The 53rd International Film Festival of India ended with some controversial comments on Monday. At the closing ceremony, jury head, Israeli filmmaker Nadav Lapid criticised Vivek Agnihotri's Hindi film The Kashmir Files on stage, calling it 'propaganda'.
In his address to the audience, Nadav said, "We were, all of us, disturbed and shocked by the 15th film: The Kashmir Files. That felt to us like propaganda, vulgar movie, inappropriate for an artistic competitive section of such a prestigious film festival. I feel totally comfortable to share openly these feelings here with you on stage. Since the spirit of having a festival is to accept also a critical discussion which is essential for art and for life."
The Kashmir Files was also screened at the festival last week.

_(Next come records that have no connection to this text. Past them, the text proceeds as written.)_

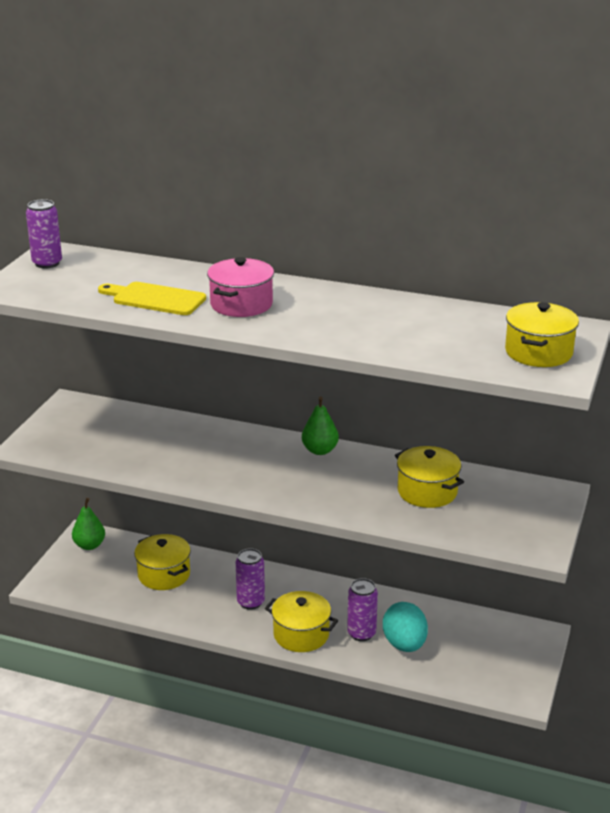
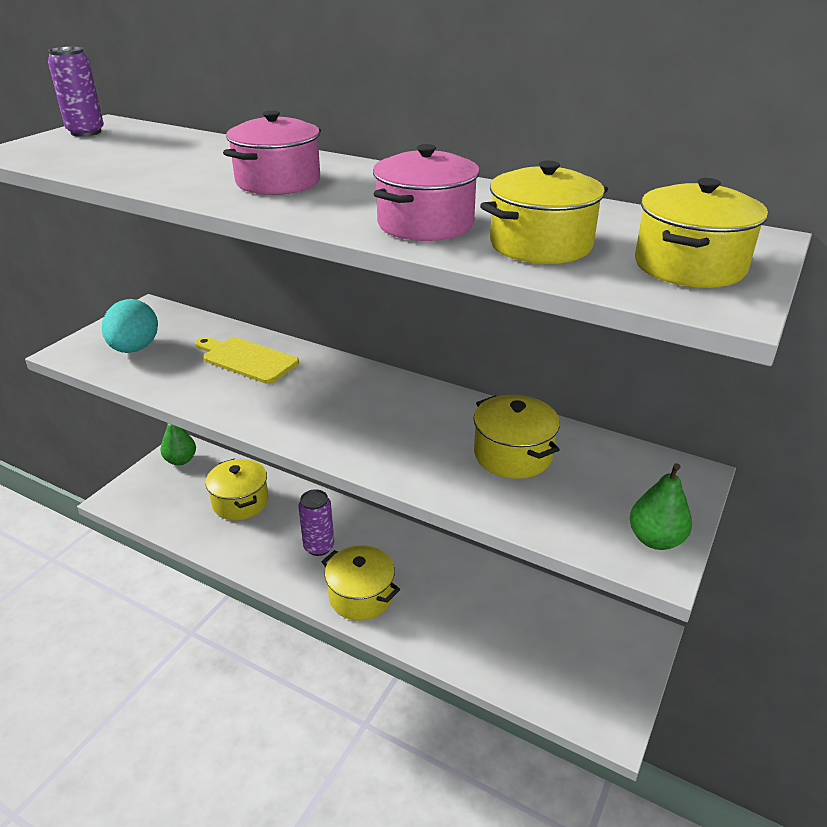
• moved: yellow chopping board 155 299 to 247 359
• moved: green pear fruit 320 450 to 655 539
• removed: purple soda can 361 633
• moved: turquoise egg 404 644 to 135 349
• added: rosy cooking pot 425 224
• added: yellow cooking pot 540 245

Kashmir Files is helmed by Vivek Ranjan Agnihotri. The film, which was released in theatres on March 11, revolves around the killings and exodus of Kashmiri Pandits in 1990 from the valley. While the film was a hit in India, many have criticised it as well for its alleged propagandist tone.

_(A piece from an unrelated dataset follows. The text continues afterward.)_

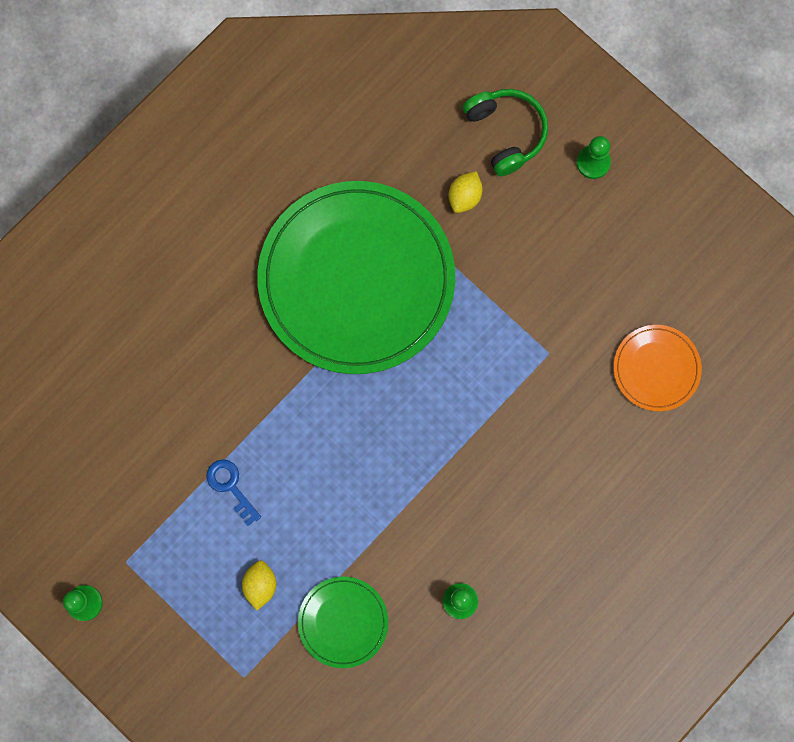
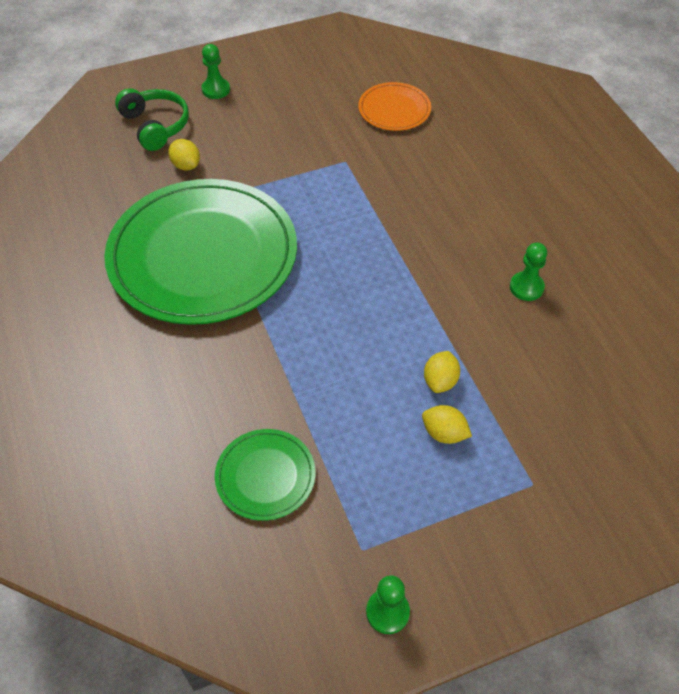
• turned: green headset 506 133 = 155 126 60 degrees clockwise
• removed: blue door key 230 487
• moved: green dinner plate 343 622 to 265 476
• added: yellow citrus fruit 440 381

Singapore even banned the film assessing it to be "beyond" the city-state's film classification guidelines. According to reports, the Singaporean authorities refused classification of the Hindi-language film for "its provocative and one-sided portrayal of Muslims and the depictions of Hindus being persecuted in the on-going conflict in Kashmir".
The Vivek Agnihotri-directed film stars Anupam Kher, Mithun Chakraborty and Pallavi Joshi in lead roles. In India, the movie has been lauded by the ruling camp, including Prime Minister Narendra Modi and Union home minister Amit Shah coming forward to shower praise on the performances and the content. The film was also declared tax-free in most of the BJP-ruled states.